Thu 22 Mar 2018 – The UN’s Clean Development Mechanism (CDM) is likely to be a primary source of carbon credits for airlines seeking to offset the industry’s growth in CO2 emissions post-2020 under ICAO’s Carbon Offsetting and Reduction Scheme for International Aviation (CORSIA). However, slow demand for the credits – known as Certified Emission Reductions (CERs) – from registered CDM projects has led to a prolonged period of low prices, but CORSIA is likely to have a major impact on the market. A 2017 study estimated the potential demand for emission units at around 2.7 billion across the life of the scheme, which is due to run until 2035. A new analysis prepared for the German Emissions Trading Authority (DEHSt) finds that up to 3.8 billion new CERs could supply the market at prices below €1 per unit but recommends eligibility restrictions are required to drive up the price of CERs and incentivise new and vulnerable projects that could lead to real emission reductions.
Without eligibility restrictions, the demand from CORSIA is unlikely to either materially impact the current price level for CERs or alter the overall level of greenhouse gas abatement undertaken, says the study led by the NewClimate Institute. Applying constraints and restrictions on eligible CERs would be an effective way for CORSIA to incentivise reductions beyond those that are likely to occur anyway, it suggests, and recommends two courses of action.
One is to exclude CERs from registered project types with what it describes as ‘low vulnerability’, which are largely to blame for the low price of CERs. These projects already receive alternative revenue streams, such as from electricity sales, and do not depend on CER revenues to continue emission reduction activities. For these project types, the marginal costs of supplying further CERs are limited to CDM transaction costs and are likely to continue GHG abatement activities regardless of the price incentives offered by the CDM market.

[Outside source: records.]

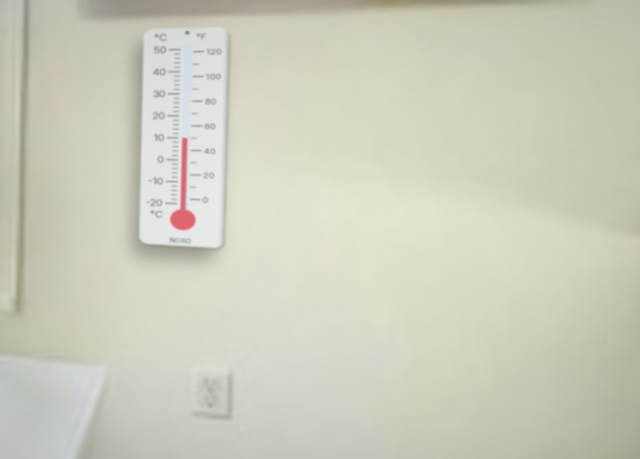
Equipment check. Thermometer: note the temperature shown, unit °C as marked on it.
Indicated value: 10 °C
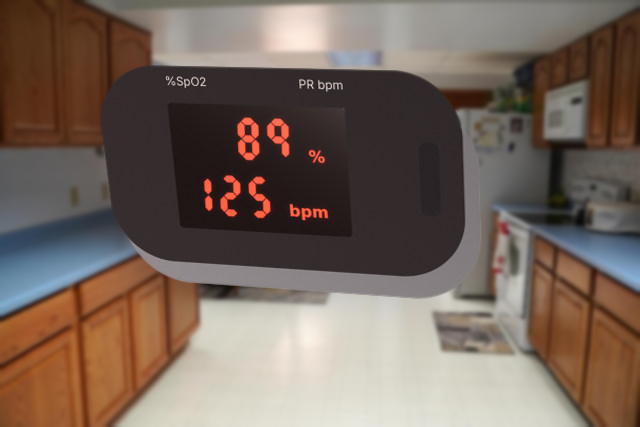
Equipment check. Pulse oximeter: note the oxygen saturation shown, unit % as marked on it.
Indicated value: 89 %
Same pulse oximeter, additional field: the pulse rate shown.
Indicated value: 125 bpm
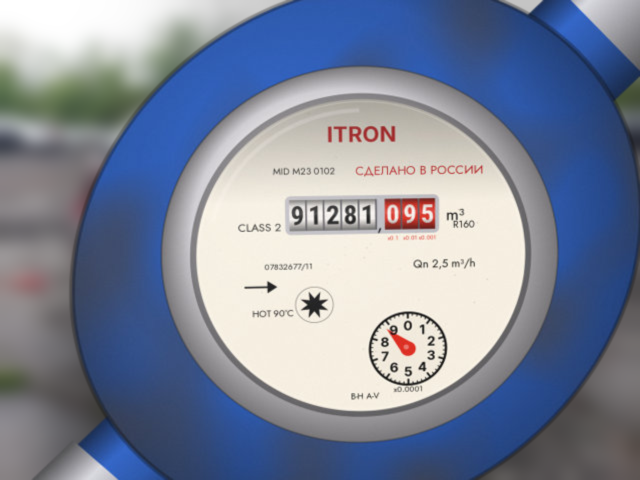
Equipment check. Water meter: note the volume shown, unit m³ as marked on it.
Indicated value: 91281.0958 m³
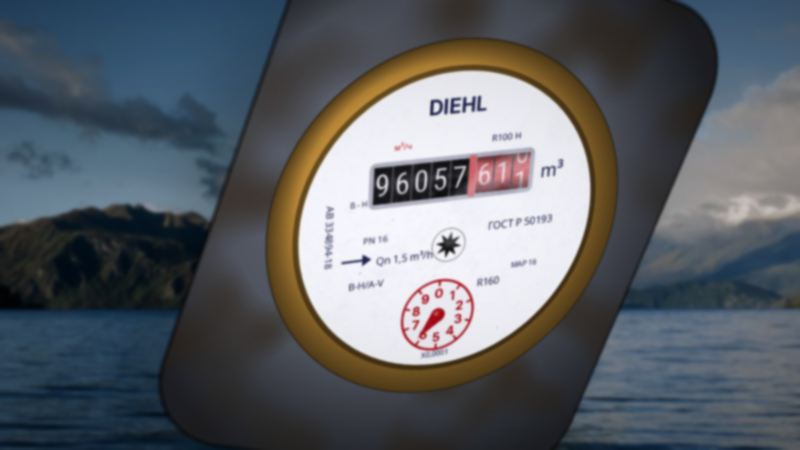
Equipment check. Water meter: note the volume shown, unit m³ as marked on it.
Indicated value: 96057.6106 m³
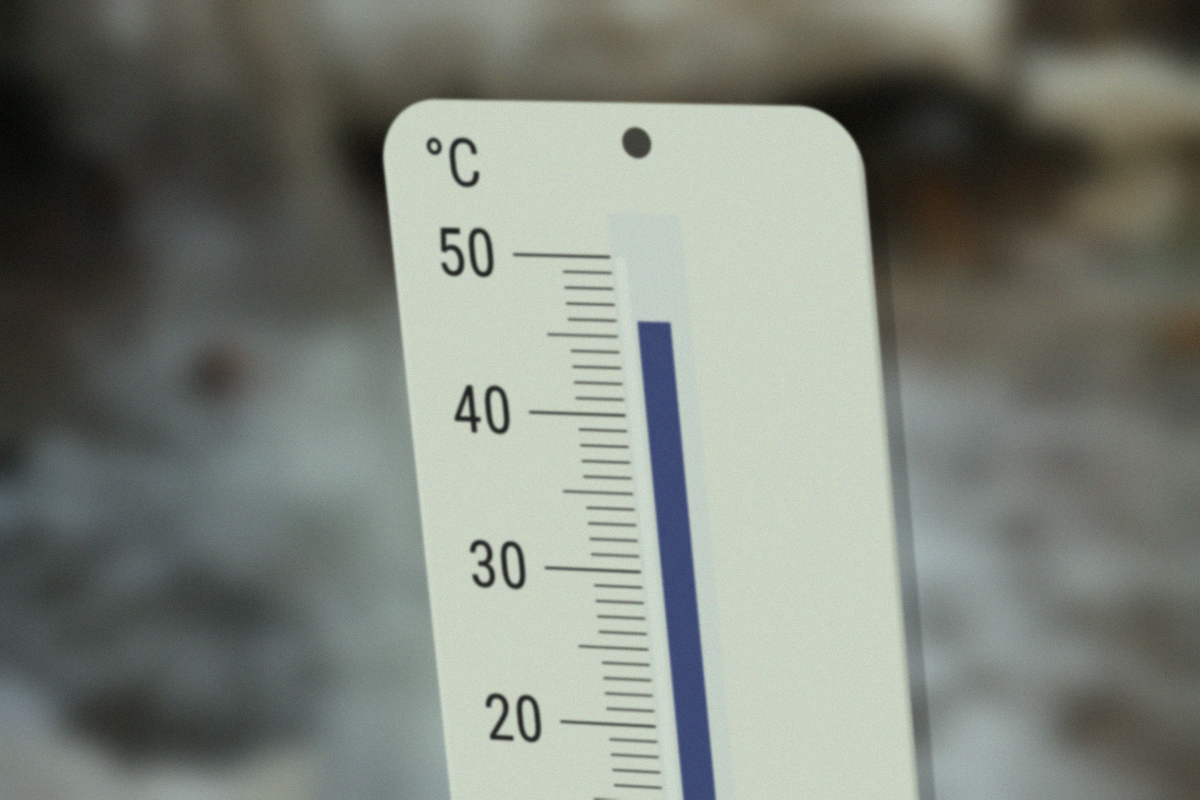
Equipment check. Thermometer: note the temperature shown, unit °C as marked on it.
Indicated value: 46 °C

Without such a restriction, the continued low price of CERs is unlikely to offer many project developers and investors the level of returns they anticipated at the project outset that would fully compensate for their upfront capital expenditures, nor offer further incentives for investment in new projects.
The second course of action is to impose vintage restrictions that limit supply based on the date of project milestones such as the registration date or start date of the project. Restrictions on the date of the project investment decision could incentivise the development of new projects to meet the anticipated additional demand, which might not have gone ahead without CORSIA, says the report. These new projects could be developed either within the CDM or under alternative schemes that are approved for use within CORSIA, it adds.
Restrictions on the registration date may, however, be less effective at incentivising the implementation of new projects. This is because there are a large number of projects within the CDM pipeline that are not yet registered, but which are likely to have been implemented and may still request registration in the future if it were to become financially attractive to do so.
There are nearly 7,800 projects registered under the CDM and the current price of CERs is around €0.25 ($0.30).
The CORSIA eligibility criteria for offsets remains under discussion and analysis at ICAO, which is also considering carbon offset programmes from the voluntary market and the use of allowances from emissions trading schemes.
In its comments submitted to ICAO on the proposed CORSIA SARPs rules (see article), the European Union expressed its preference for only emission units from projects with a start date after 31 December 2016 be eligible under the scheme. Norway, a non-EU State, has gone a step further and called for eligible units be restricted to those originating from programmes and projects that start after 31 December 2019.
Restricting the vintage to after CORSIA formally starts is supported by Brussels-based Carbon Market Watch, which warns of the danger posed to the environmental integrity of the scheme by the use of substandard carbon credits.
Commenting on the DEHSt study, Kelsey Perlman, the NGO’s Policy Officer for Aviation, said: “It repeats what we know about the history of carbon markets, namely there are a lot of bad credits out there. If no restrictions are applied on what kind of offsets can be used – by year and by activity – the aviation offsetting scheme will not reduce emissions anywhere and airlines will pay practically nothing for their climate impact.”